К обеду двадцатого дня наш путь закончился развилкой. Четыре дороги сходились в одном месте. Дороги, ведущие на запад, север и юг, шли прямо. А вот дорога, ведущая на восток, делала широкую дугу к югу, обходя высокий, могучий дуб. Воистину, зрелище было величавое. Большая поляна, окружённая стеной леса, была засеяна невысокими лесными травами, доходящими до колена взрослому человеку.
«У Лукоморья Дуб зелёный, золотая цепь на дубе том, и днём, и ночью кот учёный…» Мы как раз подъехали к дубу, когда я читал про себя эти строки из старинной поэмы. Я так увлёкся внутренним созерцанием и мечтаниями, что вздрогнул, когда Кошак грубо толкнул меня в плечо. От толчка я чуть не вывалился из седла и вынужден был покрепче вцепиться в луку и уздечку. Мой конёк заплясал подо мной, и я потратил какое-то время, успокаивая его. Но всё это вернуло меня к действительности. Я был разгневан и взглянул на Кошака, ожидая разъяснений. Кошак сидел в седле, широко раскрыв глаза и вытянув руку в указательном жесте в сторону дуба. Взглянув на остальных, я понял, что и они находятся в таком же замешательстве. Проследив направление, указанное Кошаком, я испытал легкий шок. Передо мной стоял тот самый дуб из поэмы.
Могучий, старый дуб. Наверное, пять человек, сцепив руки, не смогли бы обнять его. Раскинув широкие ветви, своей густой листвой он создавал плотную, тёмную тень под собой. Его крона поднималась на высоту в семь человеческих ростов, и опускалась почти до земли, оставляя пространство чуть ниже роста человека. Под набегами лёгкого ветерка его крона колыхалась, создавая иллюзию зелёной волны. Наверное, было бы приятно расположиться в тени этого великана на отдых, не будь место занято.
Возле дерева, слегка приближаясь к дороге, стоял стол.
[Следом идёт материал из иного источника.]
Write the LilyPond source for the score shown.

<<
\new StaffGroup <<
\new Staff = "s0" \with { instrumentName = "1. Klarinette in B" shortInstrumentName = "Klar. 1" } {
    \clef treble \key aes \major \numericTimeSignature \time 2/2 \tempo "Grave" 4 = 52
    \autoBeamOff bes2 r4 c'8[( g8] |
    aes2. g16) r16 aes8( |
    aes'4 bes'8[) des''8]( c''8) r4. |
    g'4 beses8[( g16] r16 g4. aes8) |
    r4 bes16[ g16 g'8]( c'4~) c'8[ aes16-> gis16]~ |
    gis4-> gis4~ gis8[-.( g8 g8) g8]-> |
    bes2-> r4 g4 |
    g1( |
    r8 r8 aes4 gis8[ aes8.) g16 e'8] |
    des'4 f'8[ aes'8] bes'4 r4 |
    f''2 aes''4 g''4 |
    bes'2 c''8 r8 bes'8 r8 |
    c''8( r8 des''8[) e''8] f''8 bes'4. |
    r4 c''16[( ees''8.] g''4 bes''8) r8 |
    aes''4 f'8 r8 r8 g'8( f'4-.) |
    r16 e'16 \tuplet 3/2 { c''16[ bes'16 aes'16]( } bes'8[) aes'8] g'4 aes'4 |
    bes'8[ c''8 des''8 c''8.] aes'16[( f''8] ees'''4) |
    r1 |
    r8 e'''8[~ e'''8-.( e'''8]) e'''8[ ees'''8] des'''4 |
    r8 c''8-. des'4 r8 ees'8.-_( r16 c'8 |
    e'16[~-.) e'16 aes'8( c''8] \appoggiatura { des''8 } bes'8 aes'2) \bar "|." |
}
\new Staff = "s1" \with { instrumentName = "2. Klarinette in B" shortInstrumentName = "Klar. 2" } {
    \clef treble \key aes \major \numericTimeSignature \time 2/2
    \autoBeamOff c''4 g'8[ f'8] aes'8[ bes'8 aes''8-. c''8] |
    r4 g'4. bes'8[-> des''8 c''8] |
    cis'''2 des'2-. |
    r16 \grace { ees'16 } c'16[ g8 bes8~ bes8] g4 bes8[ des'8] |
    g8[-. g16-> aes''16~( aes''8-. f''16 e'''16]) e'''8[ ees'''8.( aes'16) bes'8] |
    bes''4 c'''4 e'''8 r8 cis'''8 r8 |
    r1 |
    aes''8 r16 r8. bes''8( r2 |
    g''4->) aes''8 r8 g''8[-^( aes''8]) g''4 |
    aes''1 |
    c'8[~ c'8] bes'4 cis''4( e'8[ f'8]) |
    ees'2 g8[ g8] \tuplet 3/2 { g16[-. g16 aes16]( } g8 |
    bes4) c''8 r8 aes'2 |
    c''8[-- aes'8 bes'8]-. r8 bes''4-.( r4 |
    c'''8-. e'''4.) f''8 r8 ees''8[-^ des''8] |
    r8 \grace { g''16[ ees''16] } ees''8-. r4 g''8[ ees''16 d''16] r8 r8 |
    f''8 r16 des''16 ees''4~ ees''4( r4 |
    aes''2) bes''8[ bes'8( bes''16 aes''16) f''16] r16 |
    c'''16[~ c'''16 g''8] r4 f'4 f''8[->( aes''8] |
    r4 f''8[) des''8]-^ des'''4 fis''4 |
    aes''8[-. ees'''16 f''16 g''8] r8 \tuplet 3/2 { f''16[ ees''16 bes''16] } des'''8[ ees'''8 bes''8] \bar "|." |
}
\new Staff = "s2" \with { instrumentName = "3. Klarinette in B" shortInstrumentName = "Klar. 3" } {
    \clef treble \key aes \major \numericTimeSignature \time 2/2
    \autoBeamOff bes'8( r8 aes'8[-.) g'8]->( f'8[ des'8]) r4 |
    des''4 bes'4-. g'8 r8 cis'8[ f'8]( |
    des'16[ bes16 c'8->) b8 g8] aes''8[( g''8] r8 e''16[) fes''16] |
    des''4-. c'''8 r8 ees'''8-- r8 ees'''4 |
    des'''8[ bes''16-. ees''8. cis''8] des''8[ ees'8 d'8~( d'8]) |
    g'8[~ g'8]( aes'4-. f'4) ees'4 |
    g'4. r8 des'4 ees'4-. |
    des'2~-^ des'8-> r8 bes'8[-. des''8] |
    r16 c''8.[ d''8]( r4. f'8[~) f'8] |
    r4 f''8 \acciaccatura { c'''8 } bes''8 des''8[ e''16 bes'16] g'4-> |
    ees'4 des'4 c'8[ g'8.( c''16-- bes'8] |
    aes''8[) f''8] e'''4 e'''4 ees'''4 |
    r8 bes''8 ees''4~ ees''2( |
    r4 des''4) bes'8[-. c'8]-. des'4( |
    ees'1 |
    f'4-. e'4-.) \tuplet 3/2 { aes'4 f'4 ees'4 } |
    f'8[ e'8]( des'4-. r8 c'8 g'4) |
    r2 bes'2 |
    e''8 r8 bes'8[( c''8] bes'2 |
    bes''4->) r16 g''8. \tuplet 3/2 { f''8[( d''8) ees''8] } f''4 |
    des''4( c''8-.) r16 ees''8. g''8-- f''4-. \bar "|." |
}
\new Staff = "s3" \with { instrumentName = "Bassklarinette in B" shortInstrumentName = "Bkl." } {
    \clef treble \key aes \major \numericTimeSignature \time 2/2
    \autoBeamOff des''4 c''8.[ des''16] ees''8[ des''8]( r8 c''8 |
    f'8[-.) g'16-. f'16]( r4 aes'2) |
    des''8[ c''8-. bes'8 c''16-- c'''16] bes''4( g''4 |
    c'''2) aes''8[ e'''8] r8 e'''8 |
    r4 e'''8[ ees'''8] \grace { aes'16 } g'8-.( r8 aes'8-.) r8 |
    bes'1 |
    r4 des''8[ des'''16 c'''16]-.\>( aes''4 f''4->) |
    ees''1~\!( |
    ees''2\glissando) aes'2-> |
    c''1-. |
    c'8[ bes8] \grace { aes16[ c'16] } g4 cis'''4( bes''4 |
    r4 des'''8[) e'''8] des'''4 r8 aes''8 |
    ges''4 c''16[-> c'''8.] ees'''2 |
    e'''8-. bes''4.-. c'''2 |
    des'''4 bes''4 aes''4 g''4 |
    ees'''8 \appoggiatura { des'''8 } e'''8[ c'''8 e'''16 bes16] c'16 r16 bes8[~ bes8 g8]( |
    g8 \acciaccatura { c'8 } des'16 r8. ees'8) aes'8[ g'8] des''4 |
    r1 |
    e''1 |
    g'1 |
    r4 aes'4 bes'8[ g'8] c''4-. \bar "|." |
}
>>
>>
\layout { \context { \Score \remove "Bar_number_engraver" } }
К краю стола был приделан бронзовый крюк. Второй крюк был вделан в ствол дерева, недалеко от одной из нижних толстых ветвей. Между крюками, от дерева к столу была подвешена цепь толщиной примерно в два пальца. Я поперхнулся. Насколько я мог судить, цепь была изготовлена из драгоценного червлёного золота. Такая драгоценность и здесь! В лесу и без охраны? На столе лежало несколько берестяных тубусов. Подобные тубусы использовались царскими посыльными для переноски распоряжений, писем и ценных бумаг.